If she was taken home her parents would give an Oscar winning performance on the doorstep, they would play the part of the concerned parents who were over the moon to see their daughter. But it would be a very different story for Jasvinder once the door closed.

The officer agreed to not take her home or tell her parents where she was, on the condition she called them to let them know she was safe.

This was the phone call that shaped Jasvinder’s life.

“I rang home, missing my family terribly. I was hoping they would say ‘it’s fine, you’ve made your point, you can come back now.’

Her mother answered the phone.

As she brings herself to answer, there was a hollow silence that felt almost endless. “I’m ashamed to say my mother said to me ‘from this day on, you are dead in our eyes, you either marry who we say, or we will never talk to you again’.

“As a 16-year-old, there was a choice to be made, I could go home and have my family, but it would mean going back and marrying this man. Or I would have to live a life being disowned. I chose the latter.

“I have been disowned, as have my children, for the last 35 years.
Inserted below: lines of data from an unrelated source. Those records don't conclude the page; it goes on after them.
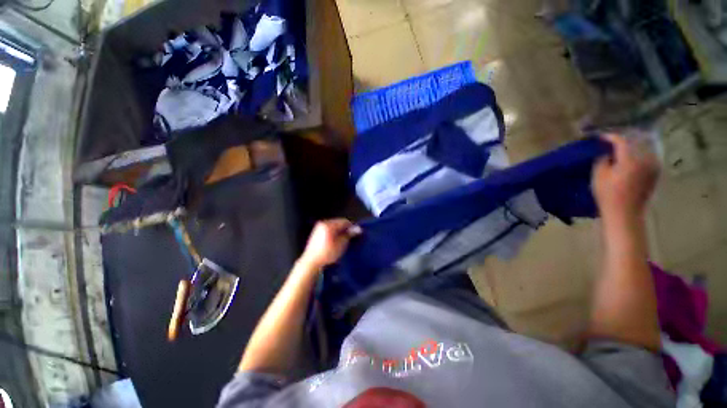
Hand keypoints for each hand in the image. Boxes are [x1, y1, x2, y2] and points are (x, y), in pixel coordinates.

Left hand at [298, 219, 360, 271]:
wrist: (312, 262)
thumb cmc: (327, 253)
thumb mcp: (341, 244)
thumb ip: (349, 235)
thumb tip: (357, 229)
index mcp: (329, 224)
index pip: (344, 221)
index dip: (352, 227)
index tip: (357, 233)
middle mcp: (323, 223)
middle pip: (338, 223)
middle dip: (345, 229)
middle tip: (351, 238)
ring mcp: (318, 228)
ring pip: (334, 227)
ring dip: (340, 232)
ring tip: (344, 241)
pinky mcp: (316, 234)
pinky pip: (329, 230)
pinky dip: (334, 234)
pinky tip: (336, 242)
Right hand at [592, 133, 659, 221]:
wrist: (626, 213)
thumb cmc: (608, 195)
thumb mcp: (599, 176)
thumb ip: (603, 160)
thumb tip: (607, 153)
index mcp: (631, 159)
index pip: (621, 140)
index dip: (610, 137)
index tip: (600, 137)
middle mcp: (646, 159)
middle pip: (635, 141)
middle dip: (622, 140)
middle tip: (610, 141)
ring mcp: (653, 165)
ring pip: (643, 147)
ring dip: (632, 146)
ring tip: (620, 147)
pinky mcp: (655, 172)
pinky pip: (647, 155)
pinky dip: (638, 153)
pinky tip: (630, 156)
I chose to have my life.”

Eight years after Jasvinder had been shunned as a cause of shame, she had her own house in Pudsey with her husband, Jassey and her daughter Natasha.

Jasvinder’s parents both died in the nineties before making peace with her.

Jasvinder lost her family because of her arranged marriage, but her sister Robina took her own life because of hers.

“My sister was forced to marry at the age of 15-years-old.” Robina had been taken out of school for nine months, married off to a stranger, then put back into education in Jasvinder’s class, despite being two years older. No one ever questioned her absence.

“It was like nothing had happened, only now she was someone’s wife. She had a wedding ring on her finger, she was never allowed to wear western dress again.

“She suffered a horrific marriage and sadly in her early 20s she took her own life, she set herself on fire and she died.

“It was her death that made me come out of hiding and set up my charity Karma Nirvana.”

In 1993, Jasvinder began her campaign to bring an end to forced marriage in honour of Robina.

She now single, runs own charity, Karma Nirvana, has published multiple best-sellers, and has three children. All of Jasvinder’s accomplishments are a cause of dishonour to her family.

“My story is just one of many, I have always said that. I’m not special. This has been happening for many years. Now there is a voice for it.

“When these women are murdered or die because of the people who are supposed to love them the most, who remembers them?

“I don’t speak to my family now. I am not married but I have three children who will not inherit a legacy of abuse and this makes my decision worthwhile as they will have rights and freedoms.”